Dr. Barron is a co-founder of and technical consultant to Natcore.

Rice's Barron wins World Technology Award for Materials
Chemist, nanotechnology entrepreneur honored for research at UN gala Oct. 26

Andrew Barron, Rice University's Charles W. Duncan, Jr.--Welch Chair of Chemistry and professor of materials science, is the winner of the prestigious 2011 World Technology Award for Materials. The award was presented at the World Technology Summit and Awards gala at the United Nations Oct. 26.

Barron's research focuses on the application of nanotechnology to fundamental problems in energy and health research. His research group has projects involving down-hole sensors, carbon dioxide mitigation and cancer treatment. Barron joined Rice in 1995.

The World Technology Awards are presented annually by the World Technology Network in association with TIME, Fortune, CNN, Science magazine and Technology Review. With members from more than 60 countries, the World Technology Network is an exclusive community of innovative individuals, companies and organizations in science, technology and related fields.

Barron is the author of more than 380 scientific publications, five books and 20 patents. His research group is the core of a number of Rice startup companies, including businesses that range from oil and gas production (Oxane Materials Inc.) to solar power systems (Natcore Technology Inc.) and water purification (Molecular Filtration Inc).

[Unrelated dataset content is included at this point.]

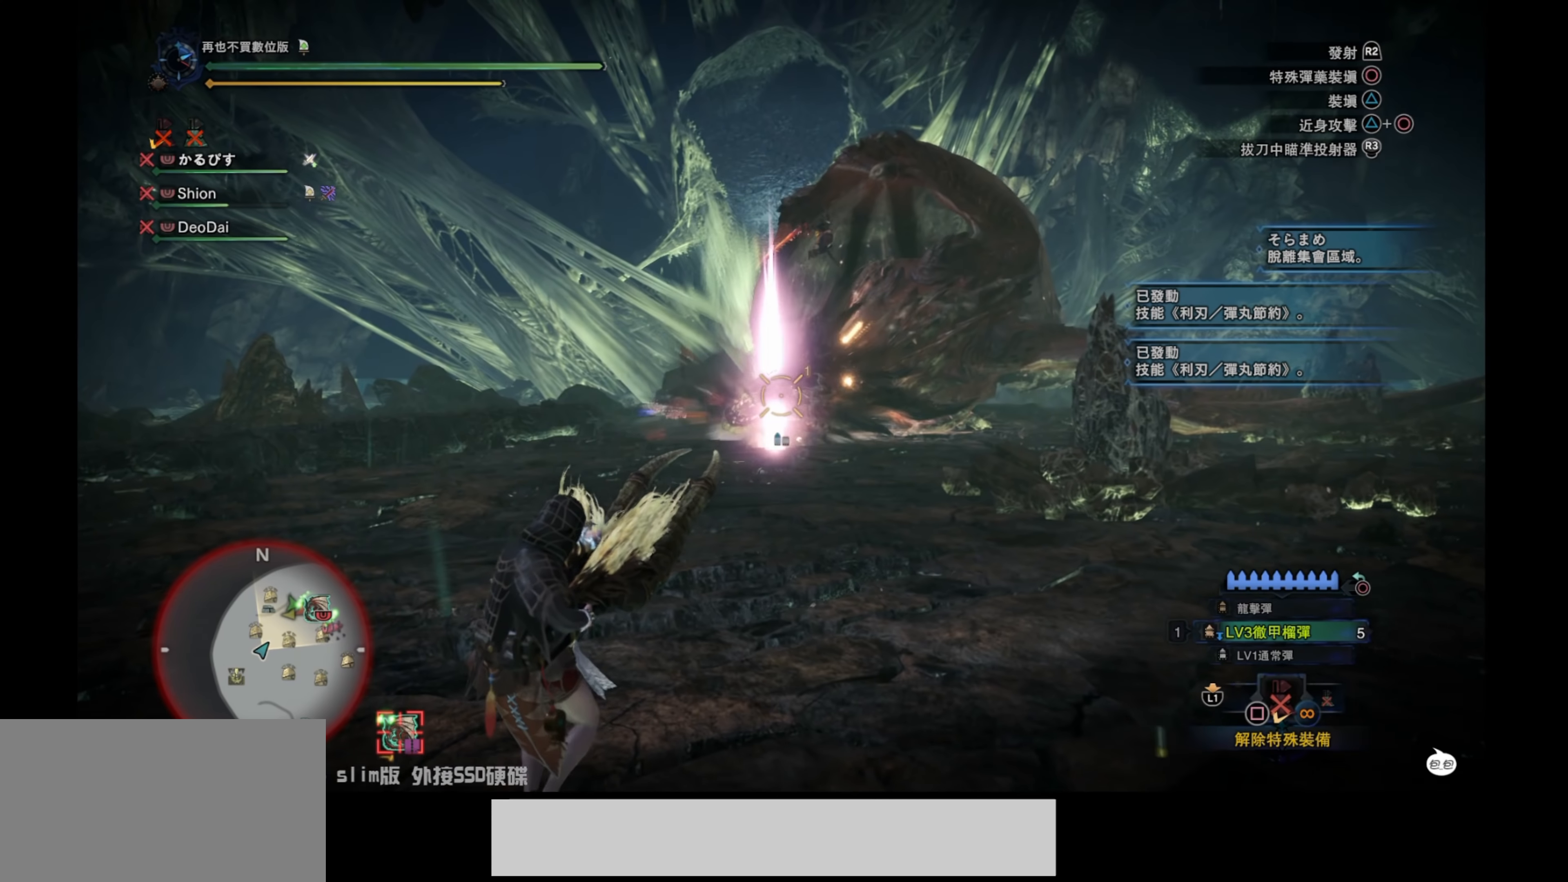
{"buttons": ["L2"], "left_stick": "right", "right_stick": "center", "events": [[316, "right_stick", "left"], [400, "right_stick", "center"], [483, "left_stick", "right"]]}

Barron is a fellow of the Royal Society of Chemistry and the recipient of several national and international awards, including the Hümboldt Senior Scientist Research Award, the Corday Morgan Medal and Prize, the Meldola Medal and Prize and the first Welch Foundation Norman Hackerman Award. In 2009 Barron was appointed as the first Prince of Wales Visiting Innovator, and he won the Houston Technology Center's 2011 Lifetime Achievement Award in Nanotechnology.

The World Technology Awards are presented in 20 categories for "innovative work of the greatest likely long-term significance" to humanity. Award winners are nominated and selected by their peers and by a panel of advisors that includes: Ray Kurzweil, inventor and futurist; Jason Pontin, editor and publisher of Technology Review magazine; Lev Grossman, senior writer at TIME magazine and co-author of the "Techland" blog at TIME.com; Oliver Morton, energy and environment editor at The Economist; and Albert Teich, former director of science and policy programs at the American Association for the Advancement of Science.  http://www.media.rice.edu/media/NewsBot.asp?MODE=VIEW&ID=16376&SnID=6000...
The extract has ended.